(EXERCISE BRIEF)
Your answer should be each line of the entries that contains the word "format", copied in full.

(DATA FOR PROCESSING)

☆ ☆ ☆ ☆ ☆ ☆ ☆

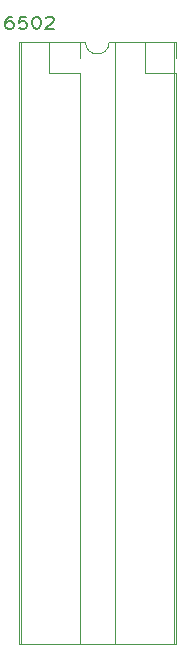
<source format=gbr>
G04 #@! TF.GenerationSoftware,KiCad,Pcbnew,8.0.4*
G04 #@! TF.CreationDate,2024-11-26T14:33:15+01:00*
G04 #@! TF.ProjectId,6502 2x40 Pin Cable Header,36353032-2032-4783-9430-2050696e2043,rev?*
G04 #@! TF.SameCoordinates,Original*
G04 #@! TF.FileFunction,Legend,Top*
G04 #@! TF.FilePolarity,Positive*
%FSLAX46Y46*%
G04 Gerber Fmt 4.6, Leading zero omitted, Abs format (unit mm)*
G04 Created by KiCad (PCBNEW 8.0.4) date 2024-11-26 14:33:15*
%MOMM*%
%LPD*%
G01*
G04 APERTURE LIST*
%ADD10C,0.200000*%
%ADD11C,0.120000*%
G04 APERTURE END LIST*
D10*
X122466286Y-54443219D02*
X122237714Y-54443219D01*
X122237714Y-54443219D02*
X122123428Y-54490838D01*
X122123428Y-54490838D02*
X122066286Y-54538457D01*
X122066286Y-54538457D02*
X121952000Y-54681314D01*
X121952000Y-54681314D02*
X121894857Y-54871790D01*
X121894857Y-54871790D02*
X121894857Y-55252742D01*
X121894857Y-55252742D02*
X121952000Y-55347980D01*
X121952000Y-55347980D02*
X122009143Y-55395600D01*
X122009143Y-55395600D02*
X122123428Y-55443219D01*
X122123428Y-55443219D02*
X122352000Y-55443219D01*
X122352000Y-55443219D02*
X122466286Y-55395600D01*
X122466286Y-55395600D02*
X122523428Y-55347980D01*
X122523428Y-55347980D02*
X122580571Y-55252742D01*
X122580571Y-55252742D02*
X122580571Y-55014647D01*
X122580571Y-55014647D02*
X122523428Y-54919409D01*
X122523428Y-54919409D02*
X122466286Y-54871790D01*
X122466286Y-54871790D02*
X122352000Y-54824171D01*
X122352000Y-54824171D02*
X122123428Y-54824171D01*
X122123428Y-54824171D02*
X122009143Y-54871790D01*
X122009143Y-54871790D02*
X121952000Y-54919409D01*
X121952000Y-54919409D02*
X121894857Y-55014647D01*
X123666285Y-54443219D02*
X123094857Y-54443219D01*
X123094857Y-54443219D02*
X123037714Y-54919409D01*
X123037714Y-54919409D02*
X123094857Y-54871790D01*
X123094857Y-54871790D02*
X123209143Y-54824171D01*
X123209143Y-54824171D02*
X123494857Y-54824171D01*
X123494857Y-54824171D02*
X123609143Y-54871790D01*
X123609143Y-54871790D02*
X123666285Y-54919409D01*
X123666285Y-54919409D02*
X123723428Y-55014647D01*
X123723428Y-55014647D02*
X123723428Y-55252742D01*
X123723428Y-55252742D02*
X123666285Y-55347980D01*
X123666285Y-55347980D02*
X123609143Y-55395600D01*
X123609143Y-55395600D02*
X123494857Y-55443219D01*
X123494857Y-55443219D02*
X123209143Y-55443219D01*
X123209143Y-55443219D02*
X123094857Y-55395600D01*
X123094857Y-55395600D02*
X123037714Y-55347980D01*
X124466285Y-54443219D02*
X124580571Y-54443219D01*
X124580571Y-54443219D02*
X124694857Y-54490838D01*
X124694857Y-54490838D02*
X124752000Y-54538457D01*
X124752000Y-54538457D02*
X124809142Y-54633695D01*
X124809142Y-54633695D02*
X124866285Y-54824171D01*
X124866285Y-54824171D02*
X124866285Y-55062266D01*
X124866285Y-55062266D02*
X124809142Y-55252742D01*
X124809142Y-55252742D02*
X124752000Y-55347980D01*
X124752000Y-55347980D02*
X124694857Y-55395600D01*
X124694857Y-55395600D02*
X124580571Y-55443219D01*
X124580571Y-55443219D02*
X124466285Y-55443219D01*
X124466285Y-55443219D02*
X124352000Y-55395600D01*
X124352000Y-55395600D02*
X124294857Y-55347980D01*
X124294857Y-55347980D02*
X124237714Y-55252742D01*
X124237714Y-55252742D02*
X124180571Y-55062266D01*
X124180571Y-55062266D02*
X124180571Y-54824171D01*
X124180571Y-54824171D02*
X124237714Y-54633695D01*
X124237714Y-54633695D02*
X124294857Y-54538457D01*
X124294857Y-54538457D02*
X124352000Y-54490838D01*
X124352000Y-54490838D02*
X124466285Y-54443219D01*
X125323428Y-54538457D02*
X125380571Y-54490838D01*
X125380571Y-54490838D02*
X125494857Y-54443219D01*
X125494857Y-54443219D02*
X125780571Y-54443219D01*
X125780571Y-54443219D02*
X125894857Y-54490838D01*
X125894857Y-54490838D02*
X125951999Y-54538457D01*
X125951999Y-54538457D02*
X126009142Y-54633695D01*
X126009142Y-54633695D02*
X126009142Y-54728933D01*
X126009142Y-54728933D02*
X125951999Y-54871790D01*
X125951999Y-54871790D02*
X125266285Y-55443219D01*
X125266285Y-55443219D02*
X126009142Y-55443219D01*
D11*
X123003000Y-56582000D02*
X123003000Y-107502000D01*
X123003000Y-56582000D02*
X125603000Y-56582000D01*
X123003000Y-107502000D02*
X128203000Y-107502000D01*
X125603000Y-56582000D02*
X125603000Y-59182000D01*
X125603000Y-59182000D02*
X128203000Y-59182000D01*
X126873000Y-56582000D02*
X128203000Y-56582000D01*
X128203000Y-56582000D02*
X128203000Y-57912000D01*
X128203000Y-59182000D02*
X128203000Y-107502000D01*
X131131000Y-56582000D02*
X131131000Y-107502000D01*
X131131000Y-56582000D02*
X133731000Y-56582000D01*
X131131000Y-107502000D02*
X136331000Y-107502000D01*
X133731000Y-56582000D02*
X133731000Y-59182000D01*
X133731000Y-59182000D02*
X136331000Y-59182000D01*
X135001000Y-56582000D02*
X136331000Y-56582000D01*
X136331000Y-56582000D02*
X136331000Y-57912000D01*
X136331000Y-59182000D02*
X136331000Y-107502000D01*
X123207000Y-56582000D02*
X123207000Y-107502000D01*
X123207000Y-107502000D02*
X136127000Y-107502000D01*
X128667000Y-56582000D02*
X123207000Y-56582000D01*
X136127000Y-56582000D02*
X130667000Y-56582000D01*
X136127000Y-107502000D02*
X136127000Y-56582000D01*
X130667000Y-56582000D02*
G75*
G02*
X128667000Y-56582000I-1000000J0D01*
G01*
M02*

</source>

☆ ☆ ☆ ☆ ☆ ☆ ☆

(EXERCISE RESULT)
<source format=gbr>
G04 Gerber Fmt 4.6, Leading zero omitted, Abs format (unit mm)*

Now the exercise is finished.